## EXERCISE DATA

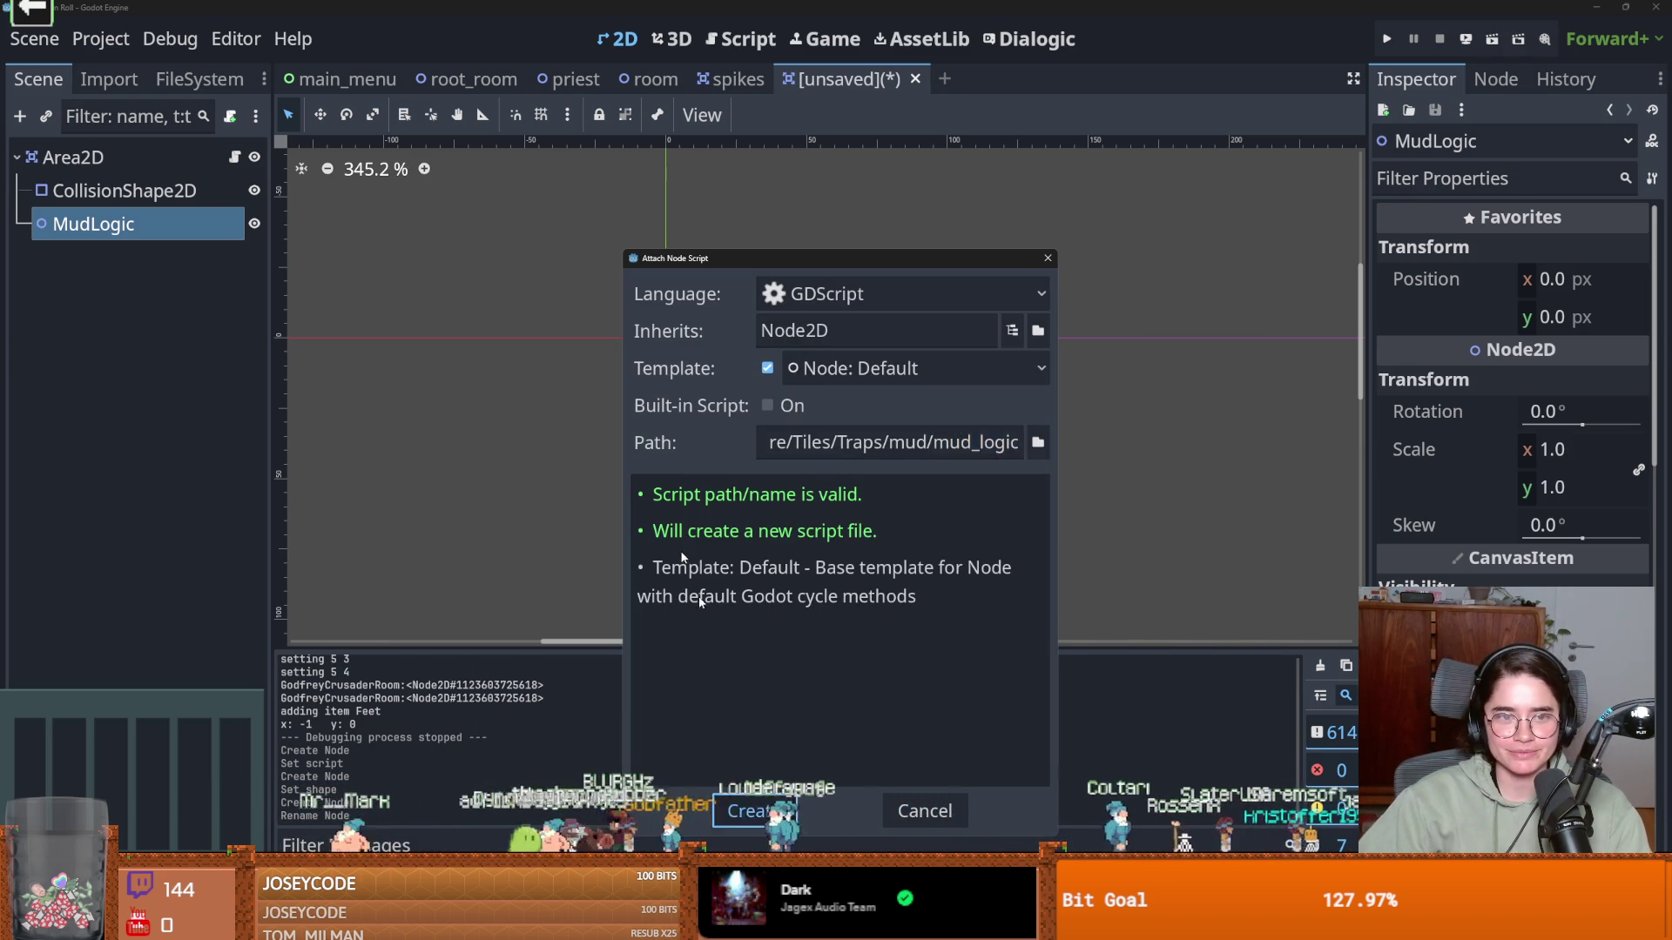
pyautogui.click(754, 807)
pyautogui.moveTo(697, 394)
pyautogui.mouseDown()
pyautogui.moveTo(618, 193)
pyautogui.moveTo(616, 224)
pyautogui.mouseUp()
pyautogui.press('BackSpace')
pyautogui.moveTo(73, 157)
pyautogui.mouseDown()
pyautogui.moveTo(757, 210)
pyautogui.moveTo(803, 196)
pyautogui.mouseUp()
pyautogui.doubleClick(803, 195)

## DIRECTIONS
Restate exactly, and only, every line from the one that contains "pyautogui.moveTo(697, 394)" through the last line of the records.

## ANSWER AREA
pyautogui.moveTo(697, 394)
pyautogui.mouseDown()
pyautogui.moveTo(618, 193)
pyautogui.moveTo(616, 224)
pyautogui.mouseUp()
pyautogui.press('BackSpace')
pyautogui.moveTo(73, 157)
pyautogui.mouseDown()
pyautogui.moveTo(757, 210)
pyautogui.moveTo(803, 196)
pyautogui.mouseUp()
pyautogui.doubleClick(803, 195)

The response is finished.